There was another gravestone, as small and unremarkable as Alice’s.
My skin began to prickle as I read the name.
Alaister Westcode.
“We haven’t found her record in Alarik’s student files yet. What if he killed her?” I heard Larissa say behind me.
“That thought gives me the creeps,” Bayla said.
“Alarik isn’t like that,” Julian finally said.
“Julie, what if... Julie? ”
I couldn’t turn to the others, only stare at the single stone square on top of his gravestone.

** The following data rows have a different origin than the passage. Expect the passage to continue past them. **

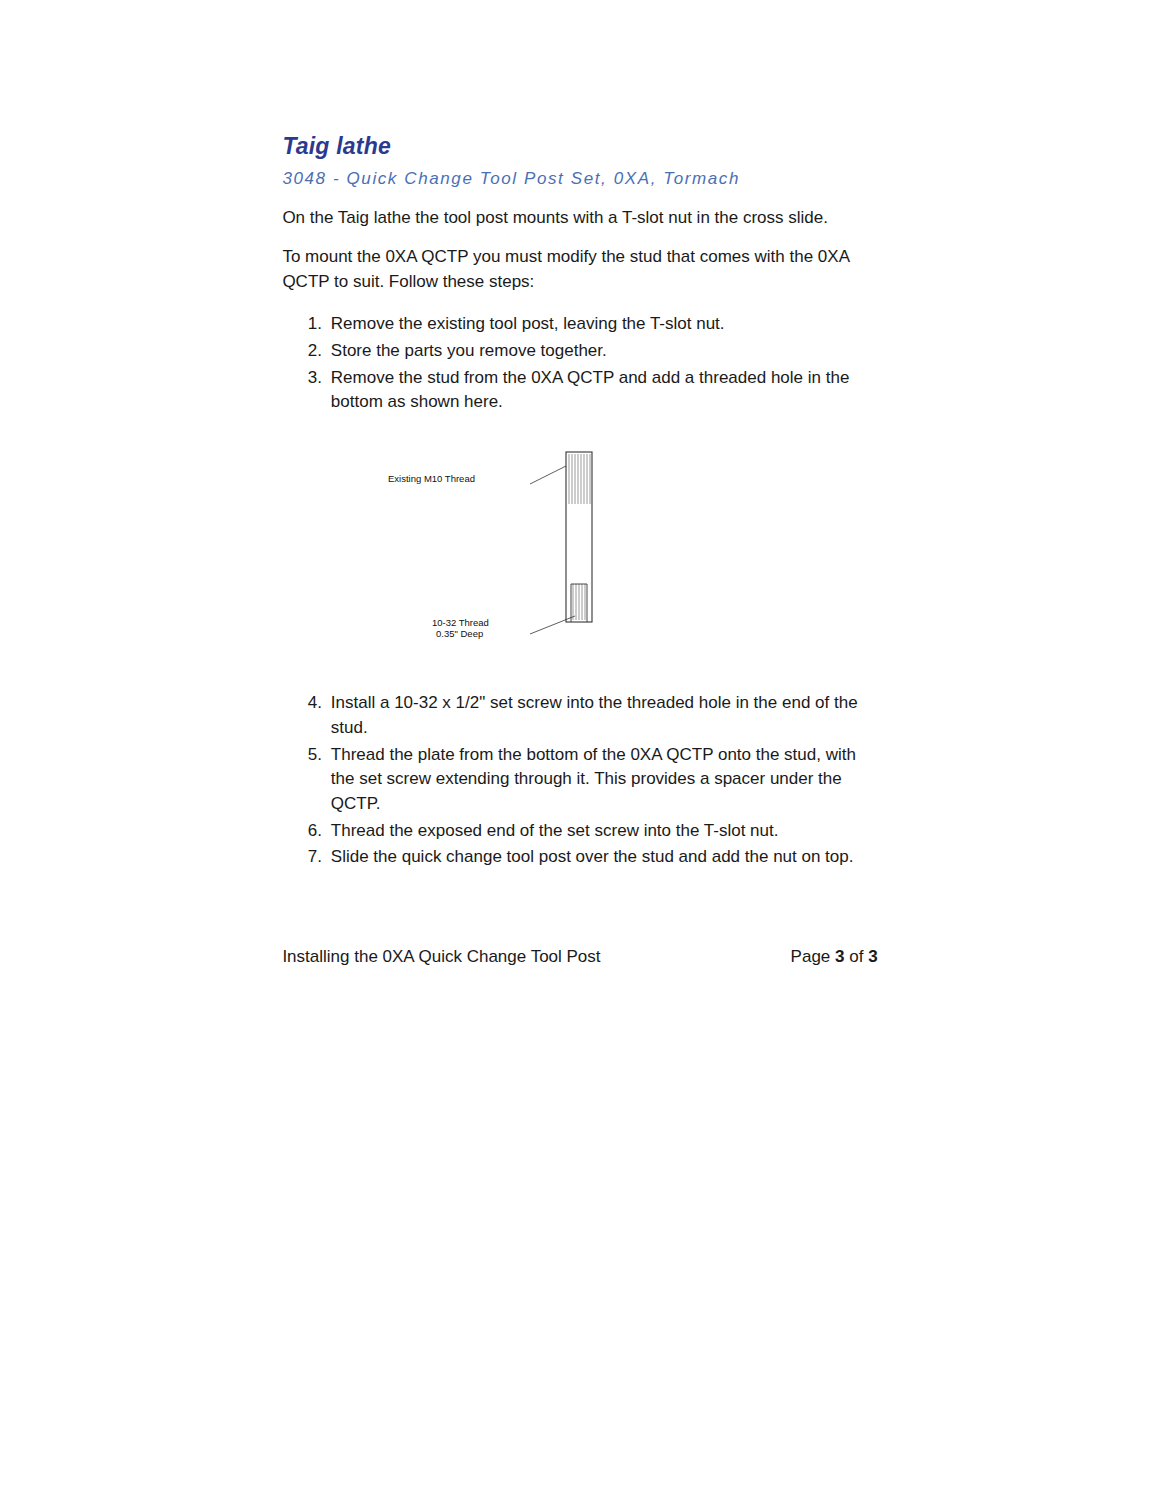Taig lathe
3048 - Quick Change Tool Post Set, 0XA, Tormach
On the Taig lathe the tool post mounts with a T-slot nut in the cross slide.
To mount the 0XA QCTP you must modify the stud that comes with the 0XA QCTP to suit. Follow these steps:
Remove the existing tool post, leaving the T-slot nut.
Store the parts you remove together.
Remove the stud from the 0XA QCTP and add a threaded hole in the bottom as shown here.
Existing M10 Thread 10-32 Thread 0.35" Deep
Install a 10-32 x 1/2" set screw into the threaded hole in the end of the stud.
Thread the plate from the bottom of the 0XA QCTP onto the stud, with the set screw extending through it. This provides a spacer under the QCTP.
Thread the exposed end of the set screw into the T-slot nut.
Slide the quick change tool post over the stud and add the nut on top.
Installing the 0XA Quick Change Tool Post
Page 3 of 3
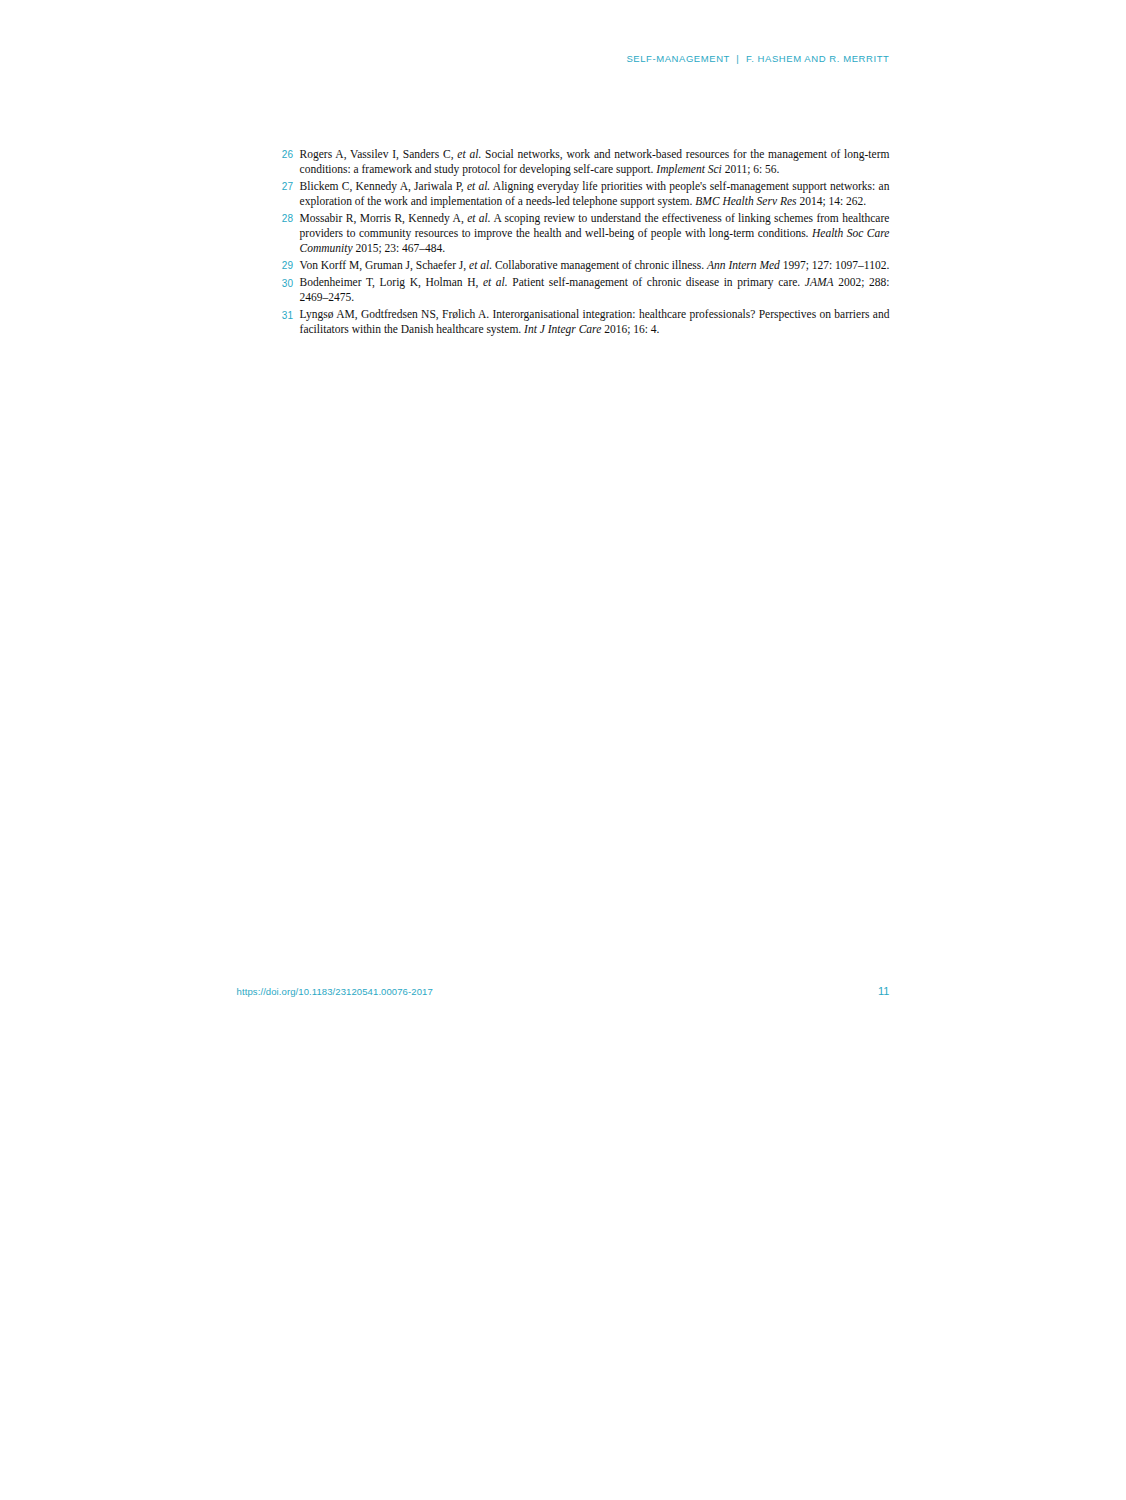SELF-MANAGEMENT | F. HASHEM AND R. MERRITT
26 Rogers A, Vassilev I, Sanders C, et al. Social networks, work and network-based resources for the management of long-term conditions: a framework and study protocol for developing self-care support. Implement Sci 2011; 6: 56.
27 Blickem C, Kennedy A, Jariwala P, et al. Aligning everyday life priorities with people's self-management support networks: an exploration of the work and implementation of a needs-led telephone support system. BMC Health Serv Res 2014; 14: 262.
28 Mossabir R, Morris R, Kennedy A, et al. A scoping review to understand the effectiveness of linking schemes from healthcare providers to community resources to improve the health and well-being of people with long-term conditions. Health Soc Care Community 2015; 23: 467–484.
29 Von Korff M, Gruman J, Schaefer J, et al. Collaborative management of chronic illness. Ann Intern Med 1997; 127: 1097–1102.
30 Bodenheimer T, Lorig K, Holman H, et al. Patient self-management of chronic disease in primary care. JAMA 2002; 288: 2469–2475.
31 Lyngsø AM, Godtfredsen NS, Frølich A. Interorganisational integration: healthcare professionals? Perspectives on barriers and facilitators within the Danish healthcare system. Int J Integr Care 2016; 16: 4.
https://doi.org/10.1183/23120541.00076-2017 11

He had been a Water Quatura?
But something else made me stare in alarm at my father’s gravestone, who had indeed died.
Larissa was the first to notice where I was standing. “Oh no. She found him.”
I noticed everyone slowly gathering behind me, and then I felt Bayla’s hand on my shoulder.
“I’m sorry.”
But even that I was only distantly aware of until someone else finally confirmed that this wasn’t a bad dream.
Miles’ serious voice reached my ear. “The date of his death is the second of November 1998.”